> Tasks:
a: List every personal name that appears in the blog post on manners below.
b: Reproduce everything in the blog post on manners below, from "Yesterday, Mason and" down to "my point anyway.".
c: Answer these questions using the blog post on manners below:
(i) To which city is the writer going soon?
(ii) What were the writer and Mason shopping for?
(iii) What words does Brigitte use to describe her shyness?

> Extracted text:
________________________________________
Archive for Adrenalized

Manners & Missions

Within my circles of friends we’ve often had the discussion lately about the manners of people. Rather, the lack of manners. Midwesterners, by most standards, are kind people and the things I’ve witnessed lately tell me that they are absent of those things taught to them (hopefully) as children. (Complete aside: I’m going to Boston soon and three people have mentioned how unkind Bostonians are! Why is that? Represent, Boston.)

Failing to offer seats for the elderly, not holding the door when people are within a reasonable range, and deserting the common decency to say, “Excuse me” when they want to pass by you. Liz just happened to write about this the other day to which I replied:

I’m so fed up with rudeness that I’m becoming a police officer in my daily life while out and about. It’s pathetic. Normally, my family thinks I’m going to get stabbed over chastising children in public but that’s the educator in me who corrects kids all the time.

But the one that gets me (and I’m sorry if it’s been said) is people failing to say “Excuse me” when they’re trying to get around me. They just stand there.

Yesterday, Mason and I were getting some summer shorts and there was a woman behind him and she assumed I would ask him to move. When he started to move, I pushed him back in place and mouthed “No. Wait.”

She never said it. She moved a different direction.

Served her right. If she doesn’t want to say it, she has to change direction. That was my point anyway.

Later, a lovely woman (I can only guess she’s lovely. It’s my optimistic hope that she’s lovely. She probably has cute feet, too.) named Brigitte commented back (to me):

Mocha, I’m often AFRAID to say “excuse me”, being pathologically shy and sick of getting the big evil-eyed glare and (if I’m lucky) a huffy, grudging move-over to let me by. I figure polite people would anticipate my need on my own, otherwise it’s just easier for someone like me to find another way around.

Well, being an overt Alpha Female myself, I can (miraculously, perhaps?) sense when people are shy and if I meet their eyes I have no problem smiling at them and using the silence of body language to determine that they want to get around me. In fact, smiling seems to help, does it not? One would hope that this small gesture tends to relieve some of the tension or fear that the timid seem to have.
________________________________________
> Stored records:
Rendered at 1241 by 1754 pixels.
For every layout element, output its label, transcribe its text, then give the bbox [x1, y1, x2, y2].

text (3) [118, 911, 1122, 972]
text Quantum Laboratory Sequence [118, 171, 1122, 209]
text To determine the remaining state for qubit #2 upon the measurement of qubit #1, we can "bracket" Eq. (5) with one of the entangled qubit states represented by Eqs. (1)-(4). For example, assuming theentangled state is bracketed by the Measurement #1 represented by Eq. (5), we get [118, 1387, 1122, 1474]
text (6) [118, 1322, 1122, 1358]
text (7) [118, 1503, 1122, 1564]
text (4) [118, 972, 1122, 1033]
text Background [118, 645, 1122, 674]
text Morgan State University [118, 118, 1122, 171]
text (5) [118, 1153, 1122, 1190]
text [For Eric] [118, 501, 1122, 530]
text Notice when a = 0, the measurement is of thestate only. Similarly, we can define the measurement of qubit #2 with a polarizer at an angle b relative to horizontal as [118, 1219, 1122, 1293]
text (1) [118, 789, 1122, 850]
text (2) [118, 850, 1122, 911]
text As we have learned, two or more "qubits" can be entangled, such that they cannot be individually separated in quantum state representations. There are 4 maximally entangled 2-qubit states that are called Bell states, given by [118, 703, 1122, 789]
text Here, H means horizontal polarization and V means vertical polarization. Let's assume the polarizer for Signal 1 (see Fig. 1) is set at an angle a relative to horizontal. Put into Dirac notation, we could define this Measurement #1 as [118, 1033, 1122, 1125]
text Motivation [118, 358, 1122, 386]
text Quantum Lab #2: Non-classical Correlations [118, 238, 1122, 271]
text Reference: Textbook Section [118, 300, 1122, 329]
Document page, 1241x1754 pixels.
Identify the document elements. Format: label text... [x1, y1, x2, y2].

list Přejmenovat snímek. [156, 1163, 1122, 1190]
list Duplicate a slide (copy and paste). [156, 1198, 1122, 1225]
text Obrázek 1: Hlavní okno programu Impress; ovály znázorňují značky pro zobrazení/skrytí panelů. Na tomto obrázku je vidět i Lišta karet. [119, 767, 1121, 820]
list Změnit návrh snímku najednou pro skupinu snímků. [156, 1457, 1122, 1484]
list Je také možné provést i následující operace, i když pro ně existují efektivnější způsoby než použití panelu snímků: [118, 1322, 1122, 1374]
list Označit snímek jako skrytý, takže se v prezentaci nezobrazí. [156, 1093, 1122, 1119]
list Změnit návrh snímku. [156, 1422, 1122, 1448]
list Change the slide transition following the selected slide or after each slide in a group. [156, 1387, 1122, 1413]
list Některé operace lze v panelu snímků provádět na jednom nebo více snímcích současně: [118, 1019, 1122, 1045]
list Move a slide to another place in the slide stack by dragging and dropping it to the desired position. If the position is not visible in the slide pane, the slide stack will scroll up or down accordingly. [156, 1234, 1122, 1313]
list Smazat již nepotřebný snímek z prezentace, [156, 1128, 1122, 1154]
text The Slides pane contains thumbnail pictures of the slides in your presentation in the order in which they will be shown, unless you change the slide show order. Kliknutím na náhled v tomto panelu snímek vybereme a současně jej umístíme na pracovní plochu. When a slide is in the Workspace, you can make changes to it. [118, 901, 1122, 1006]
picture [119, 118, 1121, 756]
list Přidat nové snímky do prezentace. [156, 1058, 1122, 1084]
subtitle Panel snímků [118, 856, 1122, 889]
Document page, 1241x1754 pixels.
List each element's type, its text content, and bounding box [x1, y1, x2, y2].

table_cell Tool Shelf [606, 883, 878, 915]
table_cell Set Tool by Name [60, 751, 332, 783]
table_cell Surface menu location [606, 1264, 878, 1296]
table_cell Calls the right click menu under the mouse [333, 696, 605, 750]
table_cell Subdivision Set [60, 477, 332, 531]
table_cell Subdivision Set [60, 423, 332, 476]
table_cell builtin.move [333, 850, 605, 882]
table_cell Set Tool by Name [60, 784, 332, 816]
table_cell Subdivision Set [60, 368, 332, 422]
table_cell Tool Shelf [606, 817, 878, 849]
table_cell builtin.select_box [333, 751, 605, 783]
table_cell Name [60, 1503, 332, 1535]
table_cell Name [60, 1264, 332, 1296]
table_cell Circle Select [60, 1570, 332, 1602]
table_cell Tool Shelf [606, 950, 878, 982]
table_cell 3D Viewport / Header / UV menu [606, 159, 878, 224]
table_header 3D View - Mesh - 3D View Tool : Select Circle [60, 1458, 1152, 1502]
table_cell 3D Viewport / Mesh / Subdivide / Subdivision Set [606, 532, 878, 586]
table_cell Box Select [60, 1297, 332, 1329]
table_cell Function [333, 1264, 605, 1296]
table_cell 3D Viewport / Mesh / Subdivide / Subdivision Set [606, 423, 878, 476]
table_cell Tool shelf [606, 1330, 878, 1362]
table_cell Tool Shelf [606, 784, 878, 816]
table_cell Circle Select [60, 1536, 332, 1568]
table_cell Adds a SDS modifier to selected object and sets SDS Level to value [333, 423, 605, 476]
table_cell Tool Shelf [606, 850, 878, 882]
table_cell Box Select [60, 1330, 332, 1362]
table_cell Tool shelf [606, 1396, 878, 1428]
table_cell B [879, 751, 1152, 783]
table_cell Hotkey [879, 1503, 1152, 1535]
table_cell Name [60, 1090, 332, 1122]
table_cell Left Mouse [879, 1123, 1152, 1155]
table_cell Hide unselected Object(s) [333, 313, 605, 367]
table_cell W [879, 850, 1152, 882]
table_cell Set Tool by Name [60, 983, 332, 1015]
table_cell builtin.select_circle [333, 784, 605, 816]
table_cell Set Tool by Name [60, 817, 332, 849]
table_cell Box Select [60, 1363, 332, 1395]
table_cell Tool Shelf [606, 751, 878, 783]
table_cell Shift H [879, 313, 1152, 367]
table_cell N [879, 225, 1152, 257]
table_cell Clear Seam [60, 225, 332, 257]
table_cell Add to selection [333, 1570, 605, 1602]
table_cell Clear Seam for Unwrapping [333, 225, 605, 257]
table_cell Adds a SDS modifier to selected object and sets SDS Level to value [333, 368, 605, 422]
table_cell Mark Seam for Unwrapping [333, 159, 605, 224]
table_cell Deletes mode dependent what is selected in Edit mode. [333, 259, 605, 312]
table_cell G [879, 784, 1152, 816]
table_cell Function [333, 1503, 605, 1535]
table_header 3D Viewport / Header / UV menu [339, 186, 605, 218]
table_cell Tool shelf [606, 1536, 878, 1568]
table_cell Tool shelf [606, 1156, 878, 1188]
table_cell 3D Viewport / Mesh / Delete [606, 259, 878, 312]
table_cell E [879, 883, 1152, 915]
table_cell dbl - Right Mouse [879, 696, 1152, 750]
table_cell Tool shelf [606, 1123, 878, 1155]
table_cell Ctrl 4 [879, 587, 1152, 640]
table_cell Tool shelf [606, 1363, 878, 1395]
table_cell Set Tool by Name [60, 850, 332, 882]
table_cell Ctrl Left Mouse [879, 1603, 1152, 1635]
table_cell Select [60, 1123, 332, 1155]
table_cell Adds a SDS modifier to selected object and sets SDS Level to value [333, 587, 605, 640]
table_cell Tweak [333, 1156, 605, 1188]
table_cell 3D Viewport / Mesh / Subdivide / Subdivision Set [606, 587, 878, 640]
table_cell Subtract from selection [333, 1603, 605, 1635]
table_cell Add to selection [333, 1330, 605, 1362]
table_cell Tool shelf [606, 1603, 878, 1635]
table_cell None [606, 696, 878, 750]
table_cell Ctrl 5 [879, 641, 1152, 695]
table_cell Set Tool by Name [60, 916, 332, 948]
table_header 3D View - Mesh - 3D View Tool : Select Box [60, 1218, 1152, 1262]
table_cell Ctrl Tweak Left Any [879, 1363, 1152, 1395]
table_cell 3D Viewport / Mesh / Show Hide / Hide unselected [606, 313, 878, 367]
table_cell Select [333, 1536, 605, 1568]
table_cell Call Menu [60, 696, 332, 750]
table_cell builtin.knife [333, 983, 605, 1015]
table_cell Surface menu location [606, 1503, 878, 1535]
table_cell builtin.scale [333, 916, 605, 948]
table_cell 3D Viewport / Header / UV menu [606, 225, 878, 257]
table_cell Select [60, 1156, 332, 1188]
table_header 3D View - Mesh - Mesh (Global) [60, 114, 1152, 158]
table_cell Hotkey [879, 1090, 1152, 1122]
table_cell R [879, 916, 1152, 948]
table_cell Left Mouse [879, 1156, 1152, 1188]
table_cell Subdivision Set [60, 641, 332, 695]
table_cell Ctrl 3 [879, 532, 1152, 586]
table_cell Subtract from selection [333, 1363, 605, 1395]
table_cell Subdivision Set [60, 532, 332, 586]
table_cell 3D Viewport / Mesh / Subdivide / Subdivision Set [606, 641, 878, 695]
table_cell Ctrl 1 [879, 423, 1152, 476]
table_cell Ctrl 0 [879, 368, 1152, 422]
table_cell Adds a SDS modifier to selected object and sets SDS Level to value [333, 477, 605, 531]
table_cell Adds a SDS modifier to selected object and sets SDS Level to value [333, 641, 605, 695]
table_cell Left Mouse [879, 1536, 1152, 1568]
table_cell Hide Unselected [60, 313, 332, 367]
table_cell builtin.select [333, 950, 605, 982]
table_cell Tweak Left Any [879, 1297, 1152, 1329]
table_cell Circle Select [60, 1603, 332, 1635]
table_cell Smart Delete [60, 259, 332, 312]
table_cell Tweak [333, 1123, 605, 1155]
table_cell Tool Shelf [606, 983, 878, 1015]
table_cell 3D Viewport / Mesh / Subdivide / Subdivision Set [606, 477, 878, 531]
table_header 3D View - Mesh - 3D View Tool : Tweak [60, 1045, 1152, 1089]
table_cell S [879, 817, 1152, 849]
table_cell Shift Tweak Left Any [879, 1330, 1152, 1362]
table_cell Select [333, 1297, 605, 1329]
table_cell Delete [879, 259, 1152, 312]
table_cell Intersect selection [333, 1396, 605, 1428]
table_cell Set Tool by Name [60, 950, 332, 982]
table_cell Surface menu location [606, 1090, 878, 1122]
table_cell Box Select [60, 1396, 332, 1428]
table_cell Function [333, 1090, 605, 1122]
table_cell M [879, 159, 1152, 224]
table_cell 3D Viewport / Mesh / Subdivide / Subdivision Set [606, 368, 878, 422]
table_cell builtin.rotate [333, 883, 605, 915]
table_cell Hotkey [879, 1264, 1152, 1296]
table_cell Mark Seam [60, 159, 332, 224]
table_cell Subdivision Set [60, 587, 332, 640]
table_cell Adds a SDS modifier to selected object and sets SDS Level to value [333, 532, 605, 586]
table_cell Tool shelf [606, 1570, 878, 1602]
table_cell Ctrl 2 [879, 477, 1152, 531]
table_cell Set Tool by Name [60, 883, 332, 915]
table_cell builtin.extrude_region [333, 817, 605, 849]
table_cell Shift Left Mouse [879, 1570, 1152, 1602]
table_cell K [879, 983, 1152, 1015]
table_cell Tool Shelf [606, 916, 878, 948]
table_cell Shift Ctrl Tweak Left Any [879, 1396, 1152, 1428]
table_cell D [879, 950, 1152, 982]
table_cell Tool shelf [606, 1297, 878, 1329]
________________________________________
> Exercise solutions:
a:
Liz
Mason
Brigitte
Mocha

b:
Yesterday, Mason and I were getting some summer shorts and there was a woman behind him and she assumed I would ask him to move. When he started to move, I pushed him back in place and mouthed “No. Wait.”

She never said it. She moved a different direction.

Served her right. If she doesn’t want to say it, she has to change direction. That was my point anyway.

c:
(i) Boston
(ii) Summer shorts
(iii) Pathologically shy